■ **EXERCISE SET**
1: Reproduce a section of the __doPostBack comment thread word for word, starting with "This was used" and going on through "some jscript errors...".
2: According to the __doPostBack comment thread, what did one commenter fear the framework might put in front of the __doPostBack statement when rendering?
3: Pick up the __doPostBack comment thread after its final line and keep writing.

*** SUPPLIED PASSAGE ***


               theForm.__EVENTTARGET.value = eventTarget;

                theForm.__EVENTARGUMENT.value = eventArgument;

                theForm.submit();

          }

     }

 

 

12 Comments

  • Hello, can you show ur code? I'm trying to achieve the same thing.

  • FINALLY! I've seen all sorts of work arounds to dealing with the __doPostBack.



    I've mostly seen assigning a client side click event to a web control that looks like this:



    Button.Attributes.Add("onClick", "if (foo() == true) ")



    This creates the following in HTML:



    <Button onClick="if (foo() == true) __doPostBack">



    This was used to call a common foo() function for anything that would cause a postback, but had to be added for each control that needed to fire it. I had not seen the highjacking as you showed above. I kept thinking this was a bad idea given that it relied on the framework NOT adding a semicolon in front of the __doPostBack statement on the rendering.

  • Victor:



    I've also failed to implement the hijacking without getting some jscript errors...



    can you post your code?



    THANKS

    Adam.

*** End of SUPPLIED PASSAGE ***
*** DATASET EXCERPTS ***

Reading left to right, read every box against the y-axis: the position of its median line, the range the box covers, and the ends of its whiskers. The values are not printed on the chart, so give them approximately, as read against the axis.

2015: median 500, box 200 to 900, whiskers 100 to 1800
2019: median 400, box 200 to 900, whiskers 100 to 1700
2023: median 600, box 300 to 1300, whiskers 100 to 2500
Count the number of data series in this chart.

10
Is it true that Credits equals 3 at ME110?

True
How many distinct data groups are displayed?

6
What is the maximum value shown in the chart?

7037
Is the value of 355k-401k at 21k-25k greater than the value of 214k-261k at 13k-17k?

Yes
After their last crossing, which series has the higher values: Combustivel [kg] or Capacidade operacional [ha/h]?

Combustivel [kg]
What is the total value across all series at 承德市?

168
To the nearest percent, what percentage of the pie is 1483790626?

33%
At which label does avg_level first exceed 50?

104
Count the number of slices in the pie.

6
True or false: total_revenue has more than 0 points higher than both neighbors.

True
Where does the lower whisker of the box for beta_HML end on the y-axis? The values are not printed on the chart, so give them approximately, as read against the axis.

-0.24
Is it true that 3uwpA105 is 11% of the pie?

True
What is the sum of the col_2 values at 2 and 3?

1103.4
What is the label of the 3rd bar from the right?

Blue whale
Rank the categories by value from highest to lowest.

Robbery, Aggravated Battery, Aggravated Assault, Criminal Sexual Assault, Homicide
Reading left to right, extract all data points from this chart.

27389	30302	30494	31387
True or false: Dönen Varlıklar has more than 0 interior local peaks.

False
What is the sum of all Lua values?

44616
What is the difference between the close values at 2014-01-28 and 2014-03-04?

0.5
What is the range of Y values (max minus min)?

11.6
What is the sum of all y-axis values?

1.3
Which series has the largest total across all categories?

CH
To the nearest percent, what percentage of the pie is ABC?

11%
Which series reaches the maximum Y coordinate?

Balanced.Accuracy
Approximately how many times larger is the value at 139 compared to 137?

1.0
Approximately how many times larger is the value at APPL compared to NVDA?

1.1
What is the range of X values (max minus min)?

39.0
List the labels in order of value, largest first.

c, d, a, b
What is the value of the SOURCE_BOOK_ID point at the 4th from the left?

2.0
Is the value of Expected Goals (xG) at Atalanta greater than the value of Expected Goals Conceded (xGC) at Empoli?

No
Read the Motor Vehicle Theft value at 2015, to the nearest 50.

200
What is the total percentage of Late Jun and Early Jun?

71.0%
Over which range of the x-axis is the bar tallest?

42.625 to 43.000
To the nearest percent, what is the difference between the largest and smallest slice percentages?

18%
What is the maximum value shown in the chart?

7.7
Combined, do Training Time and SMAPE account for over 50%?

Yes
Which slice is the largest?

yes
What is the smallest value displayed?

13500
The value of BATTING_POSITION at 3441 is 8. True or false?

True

*** End of DATASET EXCERPTS ***

■ **TASK-BY-TASK OUTPUTS**
1:
This was used to call a common foo() function for anything that would cause a postback, but had to be added for each control that needed to fire it. I had not seen the highjacking as you showed above. I kept thinking this was a bad idea given that it relied on the framework NOT adding a semicolon in front of the __doPostBack statement on the rendering.

  • Victor:



    I've also failed to implement the hijacking without getting some jscript errors...

2: A semicolon.

3:
  • Here's another way I found to do it. Basically, override the submit() method on the form.. Add these 2 lines to your control, and the onsubmit() event will be fired. Then, you can simply remove them when Whidbey fixes the issue..



    Page.RegisterClientScriptBlock("ViewstateSubmitHandler", "<script language=JScript>function ViewstateForm.submit() {ViewstateForm.submitButton.click();}</script>");

    Page.RegisterClientScriptBlock("ViewstateSubmitButton", "<input type=submit id=submitButton style=\"display: none;\">");

  • Victor,



    I was going through your example of avoiding

    the __doPostBack Problem. As I am new to developing .Net controls I am not sure where to put the code to avoid the problem.



    will I get more help on this?



    Let me explain what I am doing.

    I am using link buttons inside repeater so that

    PRODUCTS are listed with the productId as a hyperlink. so when the user clicks the link the screen to product details are listed to allow the user to edit.



    but when the user (@ the moment myself)clicks

    on the link the __doPostBack is fired

    and nothing works as what I have wanted.



    Hope you will explain where exactly I should place the function AlwaysFireBeforeFormSubmit

    so that I can implement your concept.



    thanks,

    Krish

  • I'd like to know why we have to wait for WHIDBEY for dumb little fixes like this, instead of minor service packs for .NET.

  • Hi Eric,



    Sorry I don't have an answer for you :-)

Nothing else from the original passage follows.